BEGIN Reading text

As you can see in these examples, we can include any executable R code inside these chunks, whether the code generates console output or graphics output. The final code chunk, in lines 11 to 14, even includes table output. The knitr function kable will convert data output to Markdown table code, resulting in an HTML table in your document.

You will also notice in these code chunks that we have set some options inside the curly brackets, called collapse and echo. The first of these, collapse, keeps the code and output in the same box in the output. This is useful if you have a number of lines of code and output that you want to group together. This is useful in vignettes, but in general you would not want to include the R code in a formal document. In this case, the echo option is particularly useful. The echo option controls whether the code is returned in the document as well as the output. You will notice that this has been set in the second two code chunks, on lines 6 and 11. In these cases, when the document is created you will see that only the output appears (in these cases, a graphic and a table).


Tip: Setting Up Your Document

You will notice that in the sample code chunks here, each chunk loads an R package that is then used. It is actually good practice to include all these components in a single code chunk at the start of the document, as you would any other R script. We would recommend that you also include in this chunk any sourcing of additional R scripts or reading of data. As you will see in Table 23.1, there are options you can set to ensure that this chunk is run but no output included in the report.

Image

TABLE 23.1 knitr Options for Code Chunks


There are many more options you can set to control the behavior and output of code chunks, whether this is how or if the code is run or the look of graphics output. Some of the most commonly used options can be seen in Table 23.1.


Tip: Additional Code Chunk Options

We can set many more options for a code chunk. The easiest way to see all these options is to take a look at the knitr webpage at http://yihui.name/knitr/. This site is maintained by the package author, Yihui Xie, and includes a complete listing of all the options that can be set. To see these options, navigate to the Options page.

END Reading text
BEGIN Excerpted data

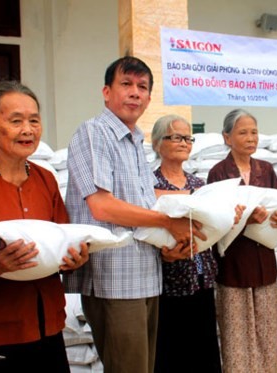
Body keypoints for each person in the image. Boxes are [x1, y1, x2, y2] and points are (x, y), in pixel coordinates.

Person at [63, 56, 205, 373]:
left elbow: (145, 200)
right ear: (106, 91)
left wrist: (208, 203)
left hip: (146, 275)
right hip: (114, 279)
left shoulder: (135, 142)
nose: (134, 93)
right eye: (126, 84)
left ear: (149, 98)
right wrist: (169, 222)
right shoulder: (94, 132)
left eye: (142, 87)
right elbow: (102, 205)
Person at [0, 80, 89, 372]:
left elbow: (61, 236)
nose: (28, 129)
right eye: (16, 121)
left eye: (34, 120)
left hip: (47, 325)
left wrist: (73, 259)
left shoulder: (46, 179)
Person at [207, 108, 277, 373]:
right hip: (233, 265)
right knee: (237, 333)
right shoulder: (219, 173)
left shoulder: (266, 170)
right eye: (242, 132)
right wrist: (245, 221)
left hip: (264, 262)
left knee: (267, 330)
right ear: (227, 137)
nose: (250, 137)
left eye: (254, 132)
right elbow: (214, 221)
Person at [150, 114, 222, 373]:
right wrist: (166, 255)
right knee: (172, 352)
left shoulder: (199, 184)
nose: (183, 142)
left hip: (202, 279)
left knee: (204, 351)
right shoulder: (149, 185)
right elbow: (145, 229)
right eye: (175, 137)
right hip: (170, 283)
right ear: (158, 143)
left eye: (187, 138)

END Excerpted data
BEGIN Excerpted data

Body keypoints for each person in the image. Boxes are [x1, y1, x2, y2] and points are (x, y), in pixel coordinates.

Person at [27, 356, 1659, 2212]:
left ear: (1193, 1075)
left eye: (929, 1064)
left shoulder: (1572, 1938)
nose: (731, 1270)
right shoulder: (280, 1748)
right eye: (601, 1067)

END Excerpted data

▶ [Aim of the task]: Print the passage on knitr code chunks verbatim, starting at "TABLE 23.1 knitr" and ending at "in Table 23.1.". The dataset lines play no part in the work here.

▶ [Written solution]:
TABLE 23.1 knitr Options for Code Chunks


There are many more options you can set to control the behavior and output of code chunks, whether this is how or if the code is run or the look of graphics output. Some of the most commonly used options can be seen in Table 23.1.